He was a big young man with sloppy black hair and a red beard. His fashionably ornate clothes covered the body of a first class Talent. Disciplined training, plus drugs and his natural gift, had made him one of the four truly developed psionic adepts in the world. With drugs and preparation, he could command the entire range of psi powers. Without drugs, he could sense the emotions and sometimes the general thought patterns of the people near him.
"We'd better go with you," Lee Shawn said. "There's an awful lot of fear up there. They'll kill you as soon as they learn you're a Talent."
She was a lean, handsome woman in her early forties. A lawyer-politician, she was the Guggenheim Foundation's lobbyist. For years she had fought against laws to outlaw the development of Talent.

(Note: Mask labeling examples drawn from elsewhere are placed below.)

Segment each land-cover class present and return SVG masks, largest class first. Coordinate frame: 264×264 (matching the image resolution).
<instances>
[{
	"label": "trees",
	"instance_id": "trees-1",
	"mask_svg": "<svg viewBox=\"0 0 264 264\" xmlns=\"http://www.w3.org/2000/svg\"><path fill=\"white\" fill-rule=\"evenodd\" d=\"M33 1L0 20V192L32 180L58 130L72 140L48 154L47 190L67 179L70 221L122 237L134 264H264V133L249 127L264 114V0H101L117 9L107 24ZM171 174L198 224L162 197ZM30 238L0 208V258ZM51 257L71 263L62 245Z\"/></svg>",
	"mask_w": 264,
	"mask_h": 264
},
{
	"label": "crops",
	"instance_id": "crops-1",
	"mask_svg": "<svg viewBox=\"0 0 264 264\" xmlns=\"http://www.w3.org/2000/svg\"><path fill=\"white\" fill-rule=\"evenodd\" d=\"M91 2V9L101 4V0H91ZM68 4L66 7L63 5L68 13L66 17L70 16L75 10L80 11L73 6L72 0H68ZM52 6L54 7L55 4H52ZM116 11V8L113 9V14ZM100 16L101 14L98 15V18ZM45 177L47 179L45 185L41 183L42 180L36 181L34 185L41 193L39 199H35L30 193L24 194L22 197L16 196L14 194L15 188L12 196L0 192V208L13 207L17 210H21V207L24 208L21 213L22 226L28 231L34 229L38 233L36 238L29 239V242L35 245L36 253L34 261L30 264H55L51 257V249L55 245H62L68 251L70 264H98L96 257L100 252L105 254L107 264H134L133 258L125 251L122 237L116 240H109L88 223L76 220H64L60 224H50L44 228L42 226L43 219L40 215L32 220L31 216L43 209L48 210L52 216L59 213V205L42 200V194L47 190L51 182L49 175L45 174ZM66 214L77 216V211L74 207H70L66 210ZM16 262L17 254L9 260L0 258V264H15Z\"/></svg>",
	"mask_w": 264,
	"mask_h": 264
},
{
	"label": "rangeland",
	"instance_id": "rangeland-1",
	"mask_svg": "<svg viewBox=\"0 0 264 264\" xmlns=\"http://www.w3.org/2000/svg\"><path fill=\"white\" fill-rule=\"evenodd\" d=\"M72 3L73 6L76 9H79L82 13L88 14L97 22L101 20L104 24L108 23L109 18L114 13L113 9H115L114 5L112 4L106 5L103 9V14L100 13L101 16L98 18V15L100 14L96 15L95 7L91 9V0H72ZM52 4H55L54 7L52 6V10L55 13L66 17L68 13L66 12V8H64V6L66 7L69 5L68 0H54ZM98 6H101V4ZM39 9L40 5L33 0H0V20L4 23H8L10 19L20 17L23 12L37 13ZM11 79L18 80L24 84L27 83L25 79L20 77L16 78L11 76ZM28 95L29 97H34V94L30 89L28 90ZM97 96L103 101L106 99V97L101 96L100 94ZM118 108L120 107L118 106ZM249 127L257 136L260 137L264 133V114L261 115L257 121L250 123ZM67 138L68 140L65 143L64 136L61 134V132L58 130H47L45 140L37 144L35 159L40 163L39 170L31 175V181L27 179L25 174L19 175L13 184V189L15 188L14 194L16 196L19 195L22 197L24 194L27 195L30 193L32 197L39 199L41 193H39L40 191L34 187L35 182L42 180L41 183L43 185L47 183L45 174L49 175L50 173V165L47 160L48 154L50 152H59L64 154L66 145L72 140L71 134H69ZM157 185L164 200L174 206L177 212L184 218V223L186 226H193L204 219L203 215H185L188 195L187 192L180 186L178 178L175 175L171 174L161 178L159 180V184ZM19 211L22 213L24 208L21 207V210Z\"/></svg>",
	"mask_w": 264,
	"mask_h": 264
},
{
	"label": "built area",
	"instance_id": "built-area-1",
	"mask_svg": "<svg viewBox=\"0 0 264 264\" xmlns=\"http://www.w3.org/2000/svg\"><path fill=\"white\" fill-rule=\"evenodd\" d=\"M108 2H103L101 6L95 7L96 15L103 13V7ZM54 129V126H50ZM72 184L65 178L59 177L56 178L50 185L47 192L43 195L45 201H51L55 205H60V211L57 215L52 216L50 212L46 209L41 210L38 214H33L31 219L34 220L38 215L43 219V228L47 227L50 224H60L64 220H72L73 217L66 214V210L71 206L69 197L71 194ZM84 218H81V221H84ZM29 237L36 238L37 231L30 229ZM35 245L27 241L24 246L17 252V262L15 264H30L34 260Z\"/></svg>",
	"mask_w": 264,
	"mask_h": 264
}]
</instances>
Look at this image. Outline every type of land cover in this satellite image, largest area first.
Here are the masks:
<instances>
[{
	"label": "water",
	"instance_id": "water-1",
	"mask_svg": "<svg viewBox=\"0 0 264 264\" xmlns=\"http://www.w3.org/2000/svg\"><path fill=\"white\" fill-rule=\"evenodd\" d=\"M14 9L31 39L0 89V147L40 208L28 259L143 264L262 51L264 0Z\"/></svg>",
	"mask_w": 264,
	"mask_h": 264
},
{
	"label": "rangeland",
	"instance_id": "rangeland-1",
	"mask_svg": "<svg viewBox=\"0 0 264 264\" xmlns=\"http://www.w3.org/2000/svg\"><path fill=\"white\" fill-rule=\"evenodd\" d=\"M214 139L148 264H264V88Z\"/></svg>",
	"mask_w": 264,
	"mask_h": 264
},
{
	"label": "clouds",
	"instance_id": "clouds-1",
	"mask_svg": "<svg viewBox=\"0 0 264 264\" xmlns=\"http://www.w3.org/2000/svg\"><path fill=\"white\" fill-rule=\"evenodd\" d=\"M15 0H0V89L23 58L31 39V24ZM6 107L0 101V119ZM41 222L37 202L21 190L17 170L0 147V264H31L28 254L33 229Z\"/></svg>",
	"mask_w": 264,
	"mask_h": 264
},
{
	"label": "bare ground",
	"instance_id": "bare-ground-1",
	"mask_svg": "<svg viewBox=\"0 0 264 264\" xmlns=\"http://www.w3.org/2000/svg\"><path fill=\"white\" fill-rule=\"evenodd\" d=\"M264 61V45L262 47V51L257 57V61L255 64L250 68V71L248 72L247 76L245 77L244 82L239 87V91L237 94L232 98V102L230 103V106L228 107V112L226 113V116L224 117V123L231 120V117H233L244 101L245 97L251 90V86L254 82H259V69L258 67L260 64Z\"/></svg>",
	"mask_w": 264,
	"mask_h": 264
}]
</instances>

"Thanks, Mama, but I think I'd better go alone."
Sordman, though he didn't tell her, knew that symbolically Lee saw him as the tree and herself as the rain and the earth.
"Go ahead and laugh," George Aaron said. "But you'll need big medicine to fight that fear. Lee's symbolic place in your psyche is important."
"I've thought it over," Sordman said. "I'll depend on God and nothing else."
He felt George's mind squirm. As a psychologist, George accepted Sordman's Zen-Christian faith because Sordman needed it to control the powers of his Talent.
But George himself was a confirmed skeptic.
The men up there were scared. Sordman knew he would die if he lost control. But Lee and George were scared, too. Even now, standing in the park in early morning, their fear battered at his mind.